PEOPLE SHOUT slogans during a protest near the Iranian Consulate in Istanbul in December against the Islamic Republic’s role in the battle for Aleppo in Syria.
(photo credit: REUTERS)
News of Iran’s involvement in Syria and its corridor to the Mediterranean that stretches from Tehran, via Iraq and Syria to Lebanon, has been widely reported in the last weeks. This comes after more than a year of warnings by a disparate group of writers and analysts. The newfound acceptance of Iran’s threat, no longer just a nuclear issue but a land-based path of influence involving militias and allies, should bode well for Israel’s concerns.
But could it be too much good news, too late? “Iran is taking over Syria, can anyone stop it?” asked David W. Lesch, professor of Middle East history at Trinity University in San Antonio, in The New York Times on Wednesday. On August 23, the Associated Press reported that “Iran extends reach with fight for land link to Mediterranean.” The article noted that “the land-route would be the biggest prize yet for Iran in its involvement in Syria’s six-year-old civil war. The ‘corridor’ would go through Iraq and provide “unhindered land access to its allies in Syria and Lebanon for the first time.”
At the Daily Mail Gareth Davies reported, “Iran’s path to the Med: Iranian-backed fighters close in on goal of creating safe corridor through Syria and increasing Tehran’s power in the Middle East.”
One of the early urtexts of the Iran “road to the sea” narrative was Martin Chulov’s October 2016 piece at The Guardian. “Amid Syrian chaos, Iran’s game plan emerges: a path to the sea.” His sources were “influential Iraqis” and officials in northern Iraq and northern Syria.
Jonathan Spyer, director of the Rubin Center for Research in International Affairs, warned of Iran’s advance for The Jerusalem Post
earlier this year and Fabrice Balanche at the Washington Institute for Near East Policy also published on the concept in April 2017.
Now that it is widely accepted that there is a “Shi’ite corridor to the Mediterranean” and that Iran has, in the words of Dexter Filkins at The New Yorker
, “secured a road link from the Iranian border all the way to Syria’s Mediterranean coast,” intelligence officials and governments in the Middle East are speaking openly about the issue. UAE’s foreign minister, Sheikh Abdullah bin Zayed al-Nahyan, warned on Tuesday that Iran was playing a “colonial” role in Syria.

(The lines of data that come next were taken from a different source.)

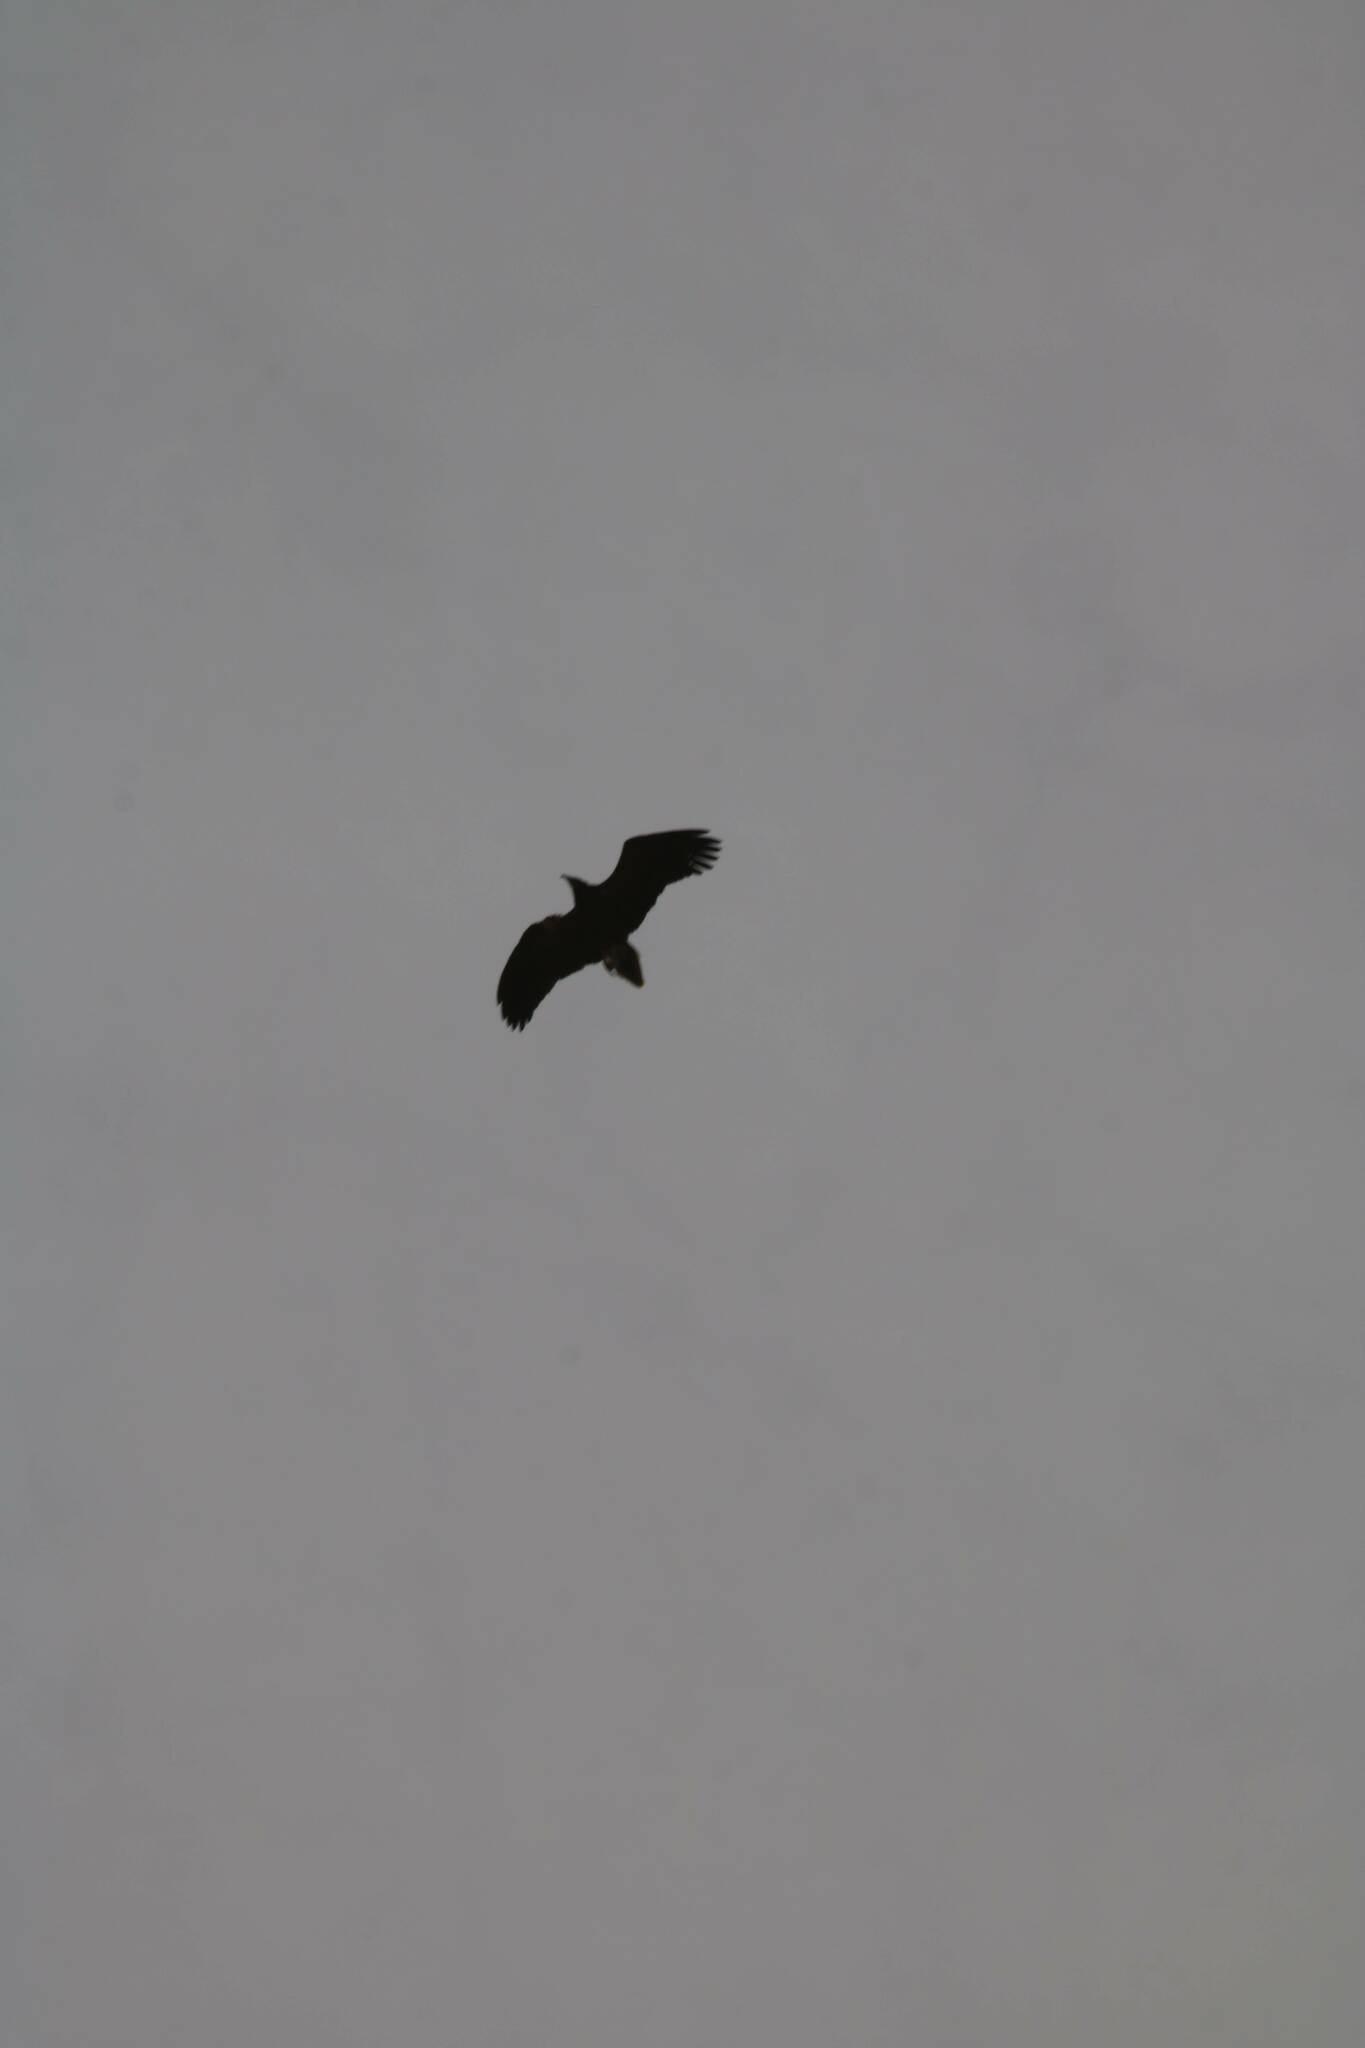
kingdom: Animalia
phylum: Chordata
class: Aves
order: Accipitriformes
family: Accipitridae
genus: Neophron
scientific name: Neophron percnopterus
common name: Egyptian vulture
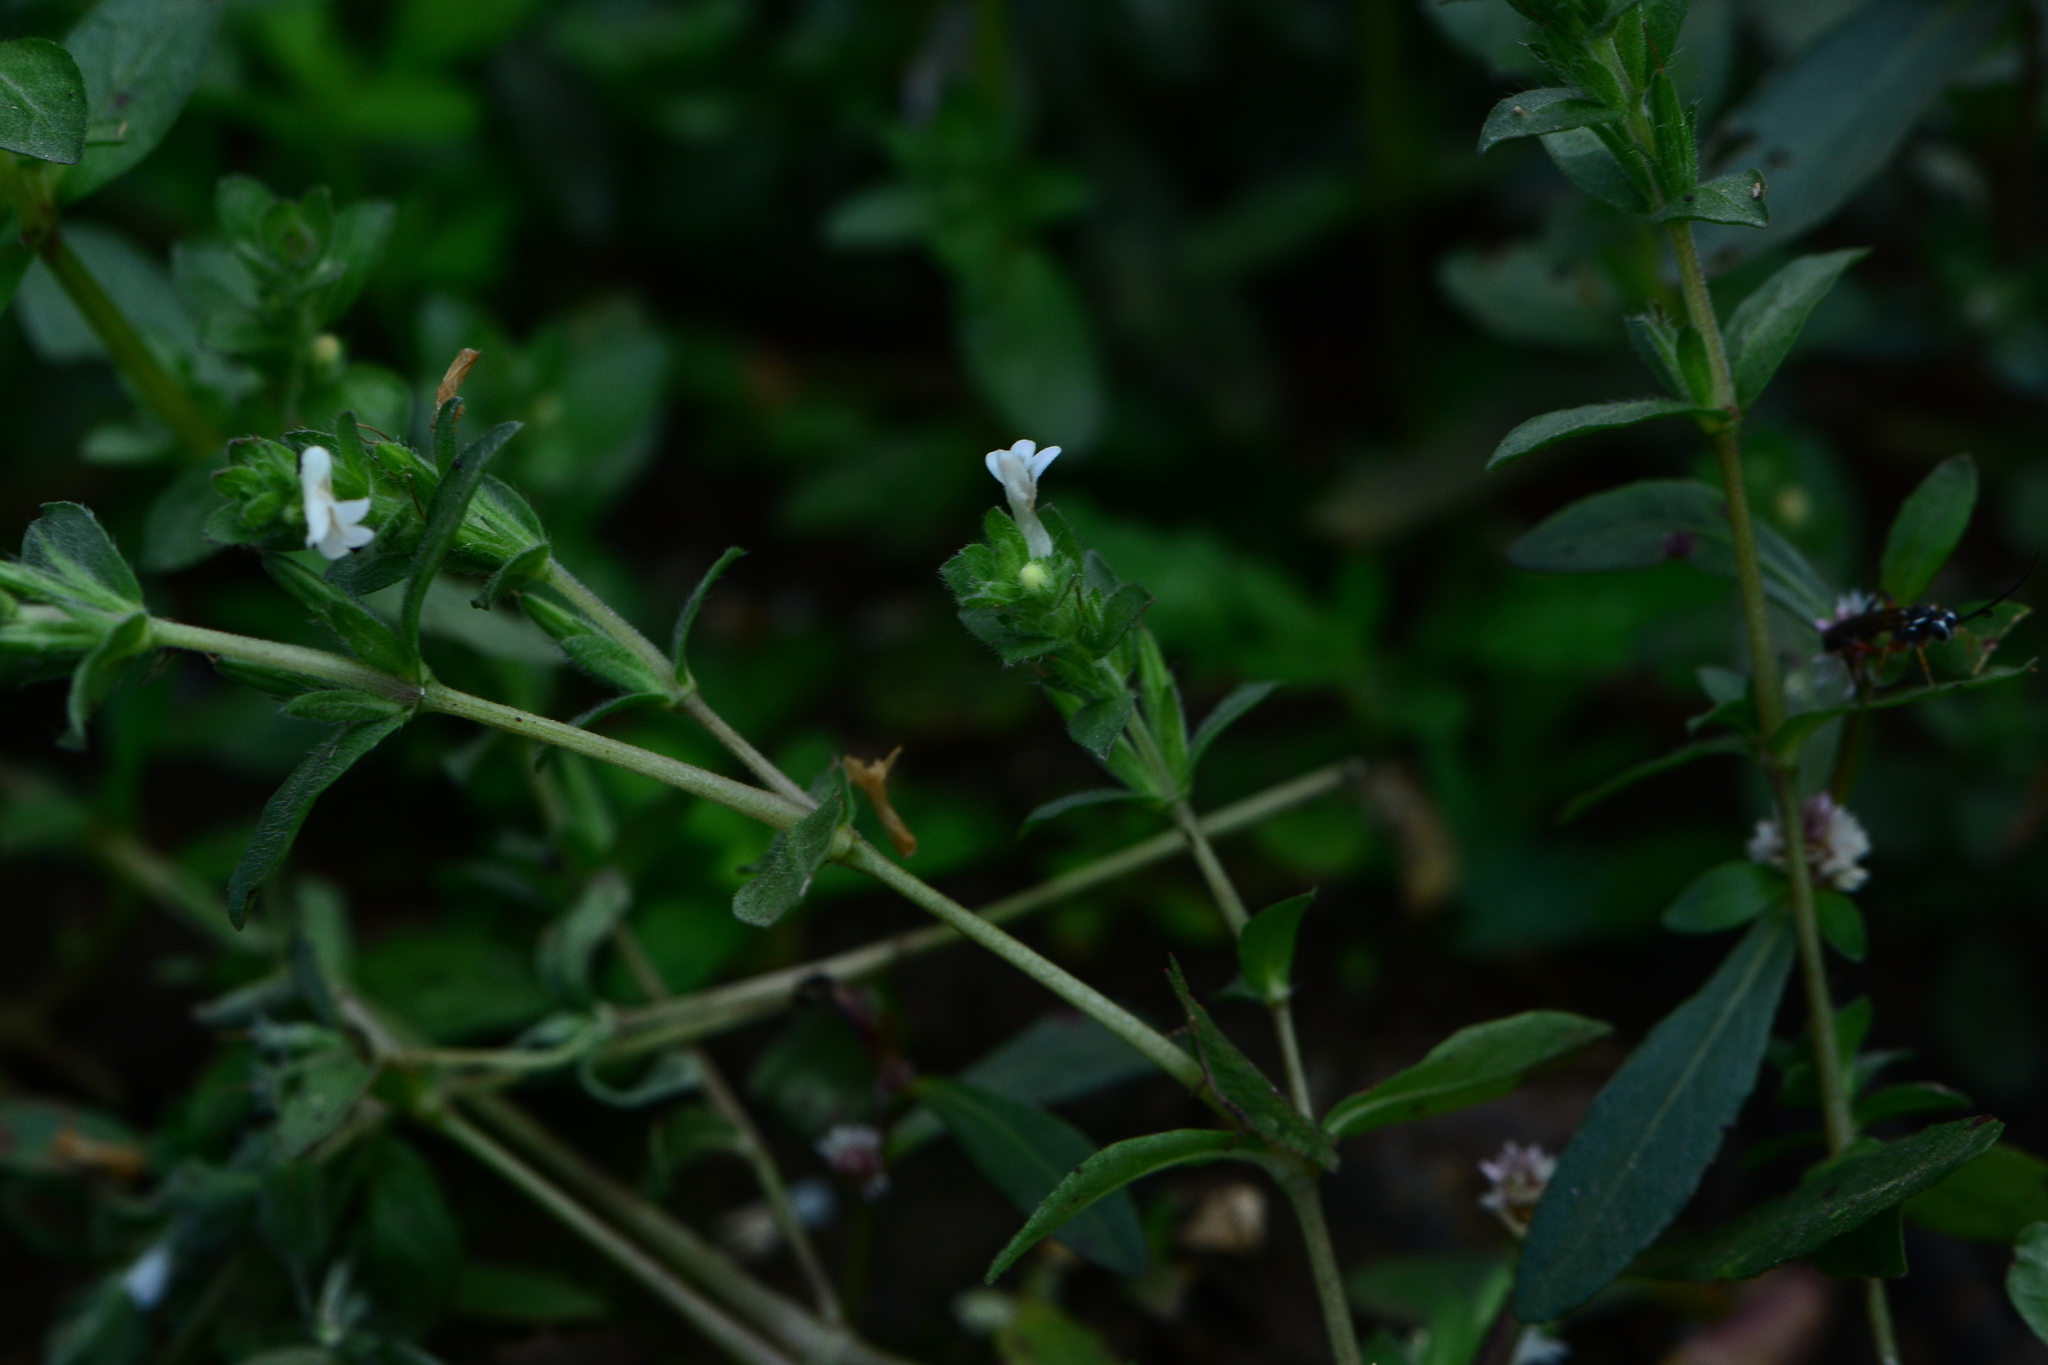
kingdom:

Former US ambassador Robert Ford said on Monday that Iran “will be in Syria to stay.”
Will the discovery of the Iranian “corridor” by most of the region’s media and by Western media, as well as by politicians and experts lead to any change, or will it be like the Iranian nuclear issue, where widespread knowledge of it lead to acceptance and then a deal? Israel has been intimating that there are redlines regarding Iranian bases in Syria and Lebanon and has continually warned about them. However, Israel’s constant warnings about the Iranian nuclear issue were sometimes viewed as meddling and alarmist. Major media reporting on the Iranian land corridor as a new fact in the region, as opposed to mere conjecture, is an important development.